Continuous variables are summarized using mean ± standard deviation, or median (Q1, Q3), according to the distribution of the variable, while categorical variables are described using frequencies and percentages. Demographic data were compared between responders and non-responders using Student t test or Mann-Whitney-Wilcoxon test as appropriate for continuous variables, and chi-square test for categorical variables. The number of responders and non-responders for each grade of diastolic dysfunction (normal to severe) was compared using chi-squared test. Comparison of groups for diastolic function parameters (including mitral E/e′ ratio), 2-D and Doppler echocardiographic measurements, and hemodynamic measurements was performed with a Students t test.
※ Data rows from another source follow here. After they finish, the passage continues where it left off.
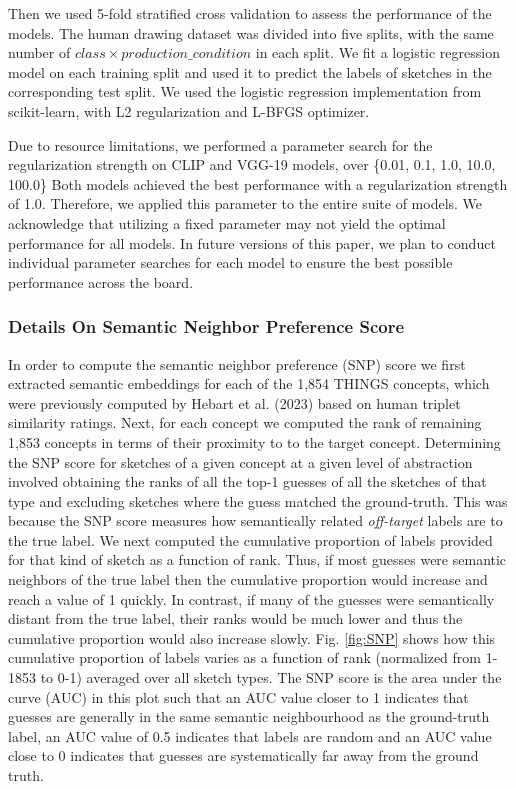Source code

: \documentclass{article}
\begin{document}
Then we used 5-fold stratified cross validation to assess the performance of the models. The human drawing dataset was divided into five splits, with the same number of $class \times production\_condition$ in each split. We fit a logistic regression model on each training split and used it to predict the labels of sketches in the corresponding test split. We used the logistic regression implementation from scikit-learn, with L2 regularization and L-BFGS optimizer. 

Due to resource limitations, we performed a parameter search for the regularization strength on CLIP and VGG-19 models, over \{0.01, 0.1, 1.0, 10.0, 100.0\} Both models achieved the best performance with a regularization strength of 1.0. Therefore, we applied this parameter to the entire suite of models. We acknowledge that utilizing a fixed parameter may not yield the optimal performance for all models. In future versions of this paper, we plan to conduct individual parameter searches for each model to ensure the best possible performance across the board.

\subsubsection{Details On Semantic Neighbor Preference Score }
In order to compute the semantic neighbor preference (SNP) score we first extracted semantic embeddings for each of the 1,854 THINGS concepts, which were previously computed by Hebart et al. (2023) based on human triplet similarity ratings. Next, for each concept we computed the rank of remaining 1,853 concepts in terms of their proximity to to the target concept.
Determining the SNP score for sketches of a given concept at a given level of abstraction involved obtaining the ranks of all the top-1 guesses of all the sketches of that type and excluding sketches where the guess matched the ground-truth. This was because the SNP score measures how semantically related \textit{off-target} labels are to the true label. We next computed the cumulative proportion of labels provided for that kind of sketch as a function of rank. Thus, if most guesses were semantic neighbors of the true label then the cumulative proportion would increase and reach a value of 1 quickly. In contrast, if many of the guesses were semantically distant from the true label, their ranks would be much lower and thus the cumulative proportion would also increase slowly.
Fig. \ref{fig:SNP} shows how this cumulative proportion of labels varies as a function of rank (normalized from 1-1853 to 0-1) averaged over all sketch types. The SNP score is the area under the curve (AUC) in this plot such that an AUC value closer to 1 indicates that guesses are generally in the same semantic neighbourhood as the ground-truth label, an AUC value of 0.5 indicates that labels are random and an AUC value close to 0 indicates that guesses are systematically far away from the ground truth. 
\end{document}
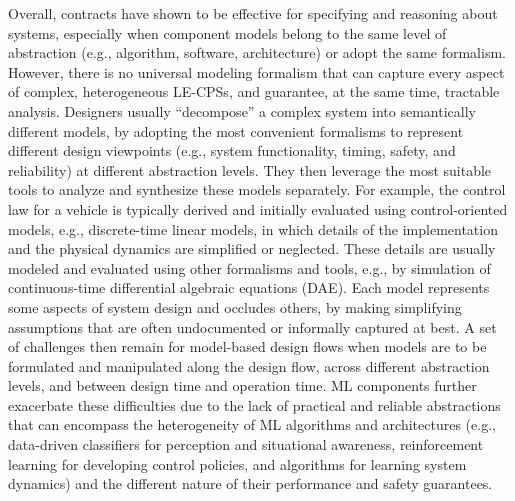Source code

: Overall, contracts have shown to be effective for specifying and reasoning about systems, especially when component models belong to the same level of abstraction (e.g., algorithm, software, architecture) or adopt the same formalism. 
However, there is no universal modeling formalism that can capture every aspect of complex, heterogeneous LE-CPSs, and guarantee, at the same time, tractable analysis. Designers usually ``decompose'' a complex system into semantically different models, by adopting the most convenient formalisms to represent different design viewpoints (e.g., system functionality, timing, safety, and reliability) at different abstraction levels. They then leverage the most suitable tools to analyze and synthesize these models separately. 
For example, the control law for a vehicle is typically derived and initially evaluated using control-oriented models, e.g., discrete-time linear models, in which details of the implementation and the physical dynamics are simplified or neglected. These details are usually modeled and evaluated using other formalisms and tools, e.g., by simulation of continuous-time differential algebraic equations (DAE). Each model represents some aspects of system design and occludes others, by making simplifying assumptions that are often undocumented or informally captured at best. A set of challenges then remain for model-based design flows when models are to be formulated and manipulated along the design flow, across different abstraction levels, and between design time and operation time. ML components further exacerbate these difficulties due to the lack of practical and reliable abstractions that can encompass 
the heterogeneity of ML algorithms and architectures (e.g., data-driven classifiers for perception and situational awareness, reinforcement learning for developing control policies, and algorithms for learning system dynamics) and the different nature of their performance and safety guarantees.  



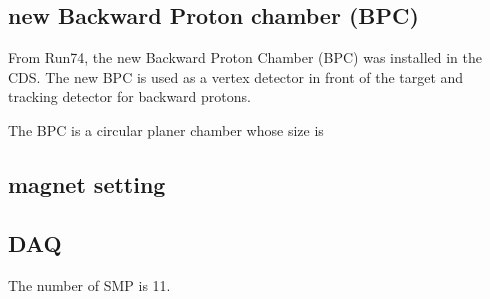 \subsection{new Backward Proton chamber (BPC)}
From Run74, the new Backward Proton Chamber (BPC) was installed in the CDS. The new BPC is used as a vertex detector in front of the target and tracking detector for backward protons.


The BPC is a circular planer chamber whose size is 


\subsection{magnet setting}


\subsection{DAQ}
The number of SMP is 11. 

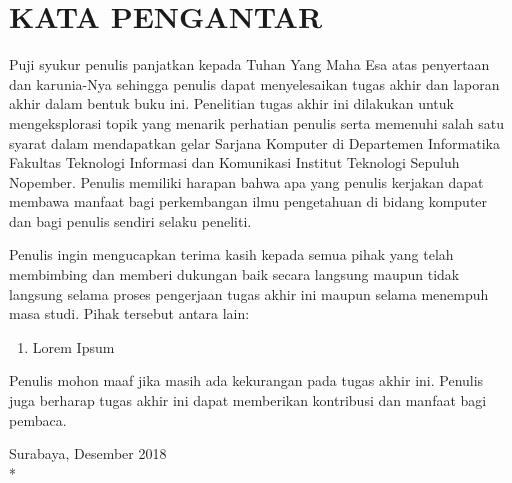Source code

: \chapter {KATA PENGANTAR}

Puji syukur penulis panjatkan kepada Tuhan Yang Maha Esa atas penyertaan dan karunia-Nya sehingga penulis dapat menyelesaikan tugas akhir dan laporan akhir dalam bentuk buku ini. Penelitian tugas akhir ini dilakukan untuk mengeksplorasi topik yang menarik perhatian penulis serta memenuhi salah satu syarat dalam mendapatkan gelar Sarjana Komputer di Departemen Informatika Fakultas Teknologi Informasi dan Komunikasi Institut Teknologi Sepuluh Nopember. Penulis memiliki harapan bahwa apa yang penulis kerjakan dapat membawa manfaat bagi perkembangan ilmu pengetahuan di bidang komputer dan bagi penulis sendiri selaku peneliti.

Penulis ingin mengucapkan terima kasih kepada semua pihak yang telah membimbing dan memberi dukungan baik secara langsung maupun tidak langsung selama proses pengerjaan tugas akhir ini maupun selama menempuh masa studi. Pihak tersebut antara lain:

\begin {enumerate}
    \item Lorem Ipsum
\end {enumerate}

Penulis mohon maaf jika masih ada kekurangan pada tugas akhir ini. Penulis juga berharap tugas akhir ini dapat memberikan kontribusi dan manfaat bagi pembaca.

\begin{flushright}
Surabaya, Desember 2018 \\*
\vspace{5em}
\penulis
\end{flushright}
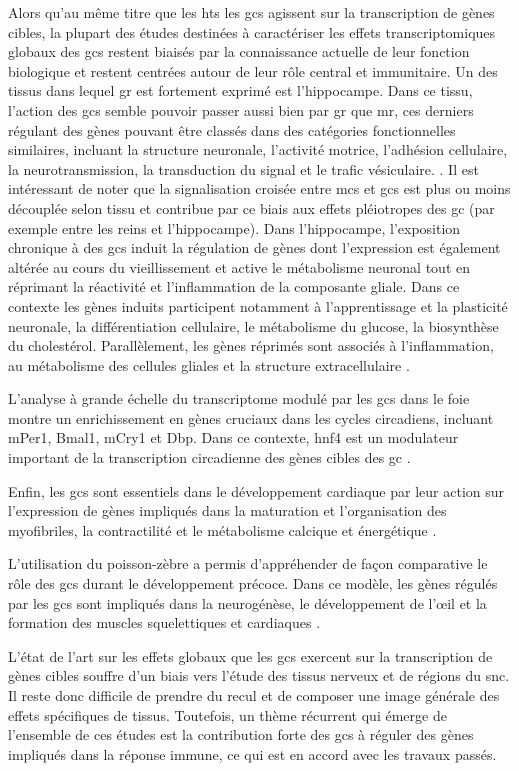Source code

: \documentclass[../main.tex]{subfiles}
\begin{document}
Alors qu'au même titre que les \glspl{ht} les \glspl{gc} agissent sur la transcription de gènes cibles, la plupart des études destinées à caractériser les effets transcriptomiques globaux des \glspl{gc} restent biaisés par la connaissance actuelle de leur fonction biologique et restent centrées autour de leur rôle central et immunitaire.
Un des tissus dans lequel \gls{gr} est fortement exprimé est l'hippocampe.
Dans ce tissu, l'action des \glspl{gc} semble pouvoir passer aussi bien par \gls{gr} que \gls{mr}, ces derniers régulant des gènes pouvant être classés dans des catégories fonctionnelles similaires, incluant la structure neuronale, l'activité motrice, l'adhésion cellulaire, la neurotransmission, la transduction du signal et le trafic vésiculaire. \citep{Datson2001}.
Il est intéressant de noter que la signalisation croisée entre \glspl{mc} et \glspl{gc} est plus ou moins découplée selon tissu et contribue par ce biais aux effets pléiotropes des \gls{gc} (par exemple entre les reins et l'hippocampe).
Dans l'hippocampe, l'exposition chronique à des \glspl{gc} induit la régulation de gènes dont l'expression est également altérée au cours du vieillissement et active le métabolisme neuronal tout en réprimant la réactivité et l'inflammation de la composante gliale.
Dans ce contexte les gènes induits participent notamment à l'apprentissage et la plasticité neuronale, la différentiation cellulaire, le métabolisme du glucose, la biosynthèse du cholestérol.
Parallèlement, les gènes réprimés sont associés à l'inflammation, au métabolisme des cellules gliales et la structure extracellulaire \citep{Chen2013b,Carter2012}.
\par
L'analyse à grande échelle du transcriptome modulé par les \glspl{gc} dans le foie montre un enrichissement en gènes cruciaux dans les cycles circadiens, incluant mPer1, Bmal1, mCry1 et Dbp.
Dans ce contexte, \gls{hnf4} est un modulateur important de la transcription circadienne des gènes cibles des \gls{gc} \citep{Reddy2007}.
\par
Enfin, les \glspl{gc} sont essentiels dans le développement cardiaque par leur action sur l'expression de gènes impliqués dans la maturation et l'organisation des myofibriles, la contractilité et le métabolisme calcique et énergétique \cite{Rog-Zielinska2013}.
\par
L'utilisation du poisson-zèbre a permis d'appréhender de façon comparative le rôle des \glspl{gc} durant le développement précoce.
Dans ce modèle, les gènes régulés par les \glspl{gc} sont impliqués dans la neurogénèse, le développement de l'œil et la formation des muscles squelettiques et cardiaques \citep{Nesan2013}.
\par
L'état de l'art sur les effets globaux que les \glspl{gc} exercent sur la transcription de gènes cibles souffre d'un biais vers l'étude des tissus nerveux et de régions du \gls{snc}.
Il reste donc difficile de prendre du recul et de composer une image générale des effets spécifiques de tissus.
Toutefois, un thème récurrent qui émerge de l'ensemble de ces études est la contribution forte des \glspl{gc} à réguler des gènes impliqués dans la réponse immune, ce qui est en accord avec les travaux passés.

\end{document}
Then, using univariate logistic regression models, we explored the potential predictors of preload responsiveness among the same echocardiographic, and hemodynamic values. Only parameters with a P value < 0.20 in univariate analysis were included in the stepwise selection procedure of a multivariate logistic regression model. Receiver operating characteristic (ROC) curves were also generated for hemodynamic and echocardiographic parameters. Because the ROC curve methodology does not take into account, the existence of overlap between positive and negative fluid challenges, we also use the gray zone approach. This methodology avoids the binary response proposed by the ROC curves and proposed a low cut-off value that excludes positive fluid challenge in 90% of patients, whereas a high cut-off value predicts positive fluid challenge in 90% of cases [31]. Two-way repeated measures ANOVA model was used to compare the evolution of the two groups in terms of right and left ventricular and atrial parameters, right ventricular pressure over time (dP/dT), right ventricular end-diastolic pressure, and E/e′ ratio of the mitral valve before and after fluid challenge. The interaction term was tested, and comparison pre vs. post fluid challenge was produced in each group in case of statistically significant interaction. A two-tailed P value < 0.05 was considered statistically significant. All statistical analysis was performed using the SAS version 9.4 software (SAS Institute, NC).